Global Women's Action Network to give voice for those who can't be heard
"To the world, each of us may be one woman, but to one woman, we may be the world." – Queen Rania

Tuesday, June 13, 2006

(Office of Her Majesty, Press Department – Dead Sea) At the closing ceremony of the Global Women's Action Network for Children Conference, on Tuesday, Her Majesty Queen Rania Al-Abdullah promised that "by speaking for those who whom the world cannot hear, we will echo their stories in the halls of power and bring about change."

"By strengthening partnerships from grassroots communities to NGOs to corporations and governments, we will nurture the most basic partnership of all –a mother and her baby," said the Queen.

The delegates and conveners outlined the networks' mission and formulated some strategies through the plenary sessions and dialogue, but Queen Rania said in her remarks that "the real measure of our success will not be what we have accomplished here, but what we will do when we leave".

"There are millions of women who are off course, through no fault of their own. Women who are lost to the world every day. Professor Amartya Sen has called them 'the missing women'… Women who did not have access to professional care during child birth… girls who are doing housework rather than homework… babies who died for want of a knit cap," said the Queen, "We need to find them. And I have the confidence we can."
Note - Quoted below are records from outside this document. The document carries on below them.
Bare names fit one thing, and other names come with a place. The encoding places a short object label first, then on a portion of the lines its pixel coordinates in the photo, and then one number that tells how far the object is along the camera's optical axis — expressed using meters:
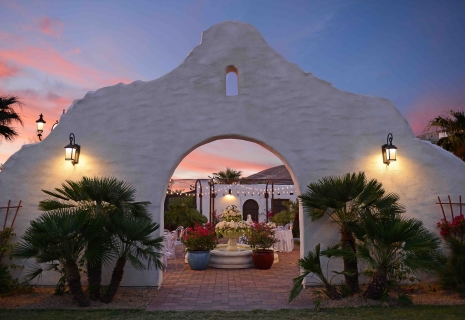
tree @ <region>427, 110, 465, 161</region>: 11.10
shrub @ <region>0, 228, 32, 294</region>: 6.75
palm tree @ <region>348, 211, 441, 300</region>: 5.44
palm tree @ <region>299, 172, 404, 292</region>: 6.43
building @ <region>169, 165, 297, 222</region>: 22.58
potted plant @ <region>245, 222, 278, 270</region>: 9.81
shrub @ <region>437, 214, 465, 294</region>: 6.46
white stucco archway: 7.56
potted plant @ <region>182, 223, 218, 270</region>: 9.77
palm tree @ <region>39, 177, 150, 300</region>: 6.20
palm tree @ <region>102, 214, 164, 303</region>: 5.86
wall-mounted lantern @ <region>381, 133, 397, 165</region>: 7.29
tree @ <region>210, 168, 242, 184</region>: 27.47
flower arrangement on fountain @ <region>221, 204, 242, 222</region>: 10.84
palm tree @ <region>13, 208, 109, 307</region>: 5.32
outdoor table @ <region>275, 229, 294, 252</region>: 13.80
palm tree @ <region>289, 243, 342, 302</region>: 5.82
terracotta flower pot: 9.79
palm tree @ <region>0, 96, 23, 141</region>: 12.18
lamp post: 10.39
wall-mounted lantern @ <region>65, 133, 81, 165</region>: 7.31
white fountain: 10.19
The premise of this unique network, convened by five women from across the world, is based on action and throughout the three day conference, delegates proposed various action plans for the network.

The delegates were careful not to duplicate other successful originations. "We will not compete with existing originations, we will complement them," said one of the delegates.

Before Her Majesty's closing remarks, Marian Wright Edelman said, "I hope this… conference will spark a bold, aggressive, focused and combined advocacy voice that will carry the morally obscene and unnecessary suffering and illiteracy of powerless mothers and children into the halls of power and keep them there until they become visible and urgent global imperatives that must be acted upon."

The network plans to do this in a number of ways, according to Edelman. She said, "we know from this conference the hope we can bring, the dreams we can salvage, the knowledge we can share, the successful policies and practices we can scale up, the power we can multiply and the wills we can build by uniting our demands for justice for the voiceless through collaborative action steps and a strategic, long term action plan that will include... developing and mounting a powerful, sustained, strategic multimedia public awareness campaign… establishing a Global Women's Action Network for Children interactive website… and targeting [within 90 days] two or three nations to accelerate the rate of progress on our two goals through a range of advocacy, leadership and community capacity building strategies and infrastructure development."

At the opening ceremony of the conference, Her Majesty referred to a "'reverse domino effect' where every woman lifts another up and passes the gift of strength on." And it was a consensus among most of the women that such an effect can be achieved through inspiring other women.

Queen Rania, on Tuesday, spoke of the story of Maha, a young woman from Yemen who she met at the conference. Maha overcame drastic odds to get an education. "Maha… your story, your spirit, and your stamina have really inspired me," said the Queen.

This network's success will be evident when women like Maha will be able to lift up other women, and those women will lift up others until the women of the world will no longer be confronted with maternal and childhood mortality and lack of education on a daily basis.

"As you head home, let us remember that to the world, each of us may be just one woman, but to one woman, we may be the world," said Her Majesty.